═════ Фрагмент документа

СОДЕРЖАНИЕ
Легендарный русский писатель и мыслитель Ф.М. Достоевский появился на свет 30 октября 1821 года в Москве. В семье отца – Михаила Андреевича Достоевского, работавшего лекарем в Марьинской больнице для бедных и матери – Марии Федоровны Нечаевой, происходившей из купеческого рода.
После смерти Марии Федоровны, 15-летнего Федора и брата Михаила (в будущем – знаменитый писатель) отец определяет в пансион К.Ф. Костомарова в Петербурге. 1837 год стал очень запоминающимся для Достоевского – это смерть матери, смерть любимого писателя Пушкина А.С., переезд в Петербург, также поступление в военно-инженерное училище. В 1839 году писатель узнает о смерти отца, убитым собственными крестьянами, за жестокое с его стороны отношение.
После увольнения со службы Федор Достоевский дебютирует своим первым произведением «Бедные люди» и резко становится знаменитым. Литературный критик и русский писатель В.Г. Белинский очень хорошо отозвался о написанном романе. Но вторая публикация книги «Двойник» не принесла успеха.
В 1849 году известный писатель был арестован по «делу Петрашевского». Достоевский не признавал своей вины, но суд посчитал его «одним из важнейших преступников». В самый последний момент, наказание смертельной казни, поменяли на каторжные работы. В романе «Идиот» Достоевский, словами князя Мышкина, передает свои ощущения, испытываемые пред смертной казнью.
После 4-летней каторжной работы в Омске, писатель был освобожден и отправлен рядовым в седьмой линейный сибирский батальон. На службе в Семипалатинске Достоевский сдружился с Чоканом Валихановым (в будущем — известный казахский путешественник и этнограф), там же молодым друзьям воздвигнут совместный памятник. Вскоре, у него начинается любовный роман с замужней Марией Дмитриевной Исаевой, которая после смерти мужа, 6 февраля 1857 года становится законной супругой Федора Михайловича. Венчание проходит в русской православной церкви в Кузнецке.
После смерти императора Николая I в 1855 году, Достоевский посвящает стихотворение вдове Александре Федоровне и получает звание унтер – офицера, а через год – прапорщика.

══════════

** Задание 1 **
Перепишите в виде нумерованного перечня часть списка, которая начинается со строки, содержащей «scientific name: Oplismenus hirtellus», и заканчивается строкой, содержащей «state / province: Chiriqui». Пустые строки не включайте.

═════ Строки данных

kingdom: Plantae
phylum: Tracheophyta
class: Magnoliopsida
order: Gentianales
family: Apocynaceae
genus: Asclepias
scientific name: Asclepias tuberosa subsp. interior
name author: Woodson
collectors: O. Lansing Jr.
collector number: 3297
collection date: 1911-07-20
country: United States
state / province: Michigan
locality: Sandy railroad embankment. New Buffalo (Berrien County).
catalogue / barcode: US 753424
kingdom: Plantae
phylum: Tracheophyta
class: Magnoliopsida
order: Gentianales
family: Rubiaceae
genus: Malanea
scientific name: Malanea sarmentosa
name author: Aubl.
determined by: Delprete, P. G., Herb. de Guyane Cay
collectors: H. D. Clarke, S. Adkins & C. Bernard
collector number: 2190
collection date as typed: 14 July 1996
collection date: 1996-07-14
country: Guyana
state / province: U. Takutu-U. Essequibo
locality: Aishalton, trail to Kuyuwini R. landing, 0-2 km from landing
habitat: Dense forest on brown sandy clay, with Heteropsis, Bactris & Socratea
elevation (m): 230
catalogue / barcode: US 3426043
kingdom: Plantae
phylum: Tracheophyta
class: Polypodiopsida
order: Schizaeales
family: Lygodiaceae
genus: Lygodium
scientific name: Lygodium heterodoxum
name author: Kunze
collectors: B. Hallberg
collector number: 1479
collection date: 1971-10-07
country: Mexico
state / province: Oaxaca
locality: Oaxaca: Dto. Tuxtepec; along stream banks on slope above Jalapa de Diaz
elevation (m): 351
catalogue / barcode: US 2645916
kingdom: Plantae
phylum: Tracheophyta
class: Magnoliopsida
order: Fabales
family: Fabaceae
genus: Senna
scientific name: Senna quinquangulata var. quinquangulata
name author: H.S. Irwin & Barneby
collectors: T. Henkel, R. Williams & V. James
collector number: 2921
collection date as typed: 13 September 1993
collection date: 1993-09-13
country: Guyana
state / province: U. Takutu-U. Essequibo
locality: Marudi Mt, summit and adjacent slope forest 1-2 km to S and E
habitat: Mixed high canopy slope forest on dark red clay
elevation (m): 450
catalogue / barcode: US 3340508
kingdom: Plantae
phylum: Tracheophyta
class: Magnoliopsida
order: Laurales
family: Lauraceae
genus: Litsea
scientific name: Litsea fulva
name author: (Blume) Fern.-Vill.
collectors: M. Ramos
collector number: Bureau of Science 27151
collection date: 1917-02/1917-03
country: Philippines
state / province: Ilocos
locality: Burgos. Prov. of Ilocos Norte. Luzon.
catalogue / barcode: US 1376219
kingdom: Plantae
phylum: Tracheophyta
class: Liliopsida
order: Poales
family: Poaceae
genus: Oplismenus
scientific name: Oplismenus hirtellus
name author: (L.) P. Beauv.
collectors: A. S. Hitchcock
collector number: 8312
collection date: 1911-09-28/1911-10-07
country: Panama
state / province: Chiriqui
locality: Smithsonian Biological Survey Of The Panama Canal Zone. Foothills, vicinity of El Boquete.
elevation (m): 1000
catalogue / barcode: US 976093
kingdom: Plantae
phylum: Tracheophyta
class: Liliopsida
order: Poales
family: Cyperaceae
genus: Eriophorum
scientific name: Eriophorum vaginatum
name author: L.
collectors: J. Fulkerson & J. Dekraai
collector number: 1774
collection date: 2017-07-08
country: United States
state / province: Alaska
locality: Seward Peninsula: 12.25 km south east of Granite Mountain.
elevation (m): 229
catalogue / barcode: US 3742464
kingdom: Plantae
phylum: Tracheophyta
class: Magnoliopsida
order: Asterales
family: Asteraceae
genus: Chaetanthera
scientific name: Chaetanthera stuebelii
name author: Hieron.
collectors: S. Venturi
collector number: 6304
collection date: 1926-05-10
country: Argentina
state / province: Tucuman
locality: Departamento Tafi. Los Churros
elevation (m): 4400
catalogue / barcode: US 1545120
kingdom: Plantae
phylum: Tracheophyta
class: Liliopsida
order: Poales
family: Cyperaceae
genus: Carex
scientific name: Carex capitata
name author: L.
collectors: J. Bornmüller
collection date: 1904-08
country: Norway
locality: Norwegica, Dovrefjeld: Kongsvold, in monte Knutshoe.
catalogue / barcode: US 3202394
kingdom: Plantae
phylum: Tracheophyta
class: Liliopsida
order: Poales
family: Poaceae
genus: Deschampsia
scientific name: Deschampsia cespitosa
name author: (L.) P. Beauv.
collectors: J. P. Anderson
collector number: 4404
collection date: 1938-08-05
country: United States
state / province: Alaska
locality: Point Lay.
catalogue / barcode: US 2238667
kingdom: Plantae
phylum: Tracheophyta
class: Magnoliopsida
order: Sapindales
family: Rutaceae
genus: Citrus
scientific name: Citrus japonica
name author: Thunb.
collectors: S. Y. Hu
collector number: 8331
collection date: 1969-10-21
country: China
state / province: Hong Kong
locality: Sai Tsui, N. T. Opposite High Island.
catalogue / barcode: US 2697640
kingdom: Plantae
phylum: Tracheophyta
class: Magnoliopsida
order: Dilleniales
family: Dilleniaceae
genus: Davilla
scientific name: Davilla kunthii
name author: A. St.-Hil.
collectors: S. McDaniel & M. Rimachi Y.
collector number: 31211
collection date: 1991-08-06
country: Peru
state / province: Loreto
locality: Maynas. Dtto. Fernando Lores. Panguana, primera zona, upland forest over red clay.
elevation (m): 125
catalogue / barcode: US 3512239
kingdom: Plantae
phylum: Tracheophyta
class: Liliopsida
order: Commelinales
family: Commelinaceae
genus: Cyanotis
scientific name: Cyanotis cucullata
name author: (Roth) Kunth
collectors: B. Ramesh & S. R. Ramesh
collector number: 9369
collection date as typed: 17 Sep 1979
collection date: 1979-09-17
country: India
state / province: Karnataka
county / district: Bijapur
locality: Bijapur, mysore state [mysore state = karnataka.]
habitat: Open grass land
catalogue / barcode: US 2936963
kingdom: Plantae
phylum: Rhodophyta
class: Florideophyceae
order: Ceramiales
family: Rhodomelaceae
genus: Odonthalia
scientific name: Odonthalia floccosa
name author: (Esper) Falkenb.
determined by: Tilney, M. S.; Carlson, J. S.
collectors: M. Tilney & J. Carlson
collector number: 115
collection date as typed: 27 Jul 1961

══════════

** Задание 2 **
Дословно повторите фрагмент текста о Достоевском, который начинается со слов «После увольнения со» и заканчивается словами «не принесла успеха.».

** Письменный ответ 1 **
1. scientific name: Oplismenus hirtellus
2. name author: (L.) P. Beauv.
3. collectors: A. S. Hitchcock
4. collector number: 8312
5. collection date: 1911-09-28/1911-10-07
6. country: Panama
7. state / province: Chiriqui

** Письменный ответ 2 **
После увольнения со службы Федор Достоевский дебютирует своим первым произведением «Бедные люди» и резко становится знаменитым. Литературный критик и русский писатель В.Г. Белинский очень хорошо отозвался о написанном романе. Но вторая публикация книги «Двойник» не принесла успеха.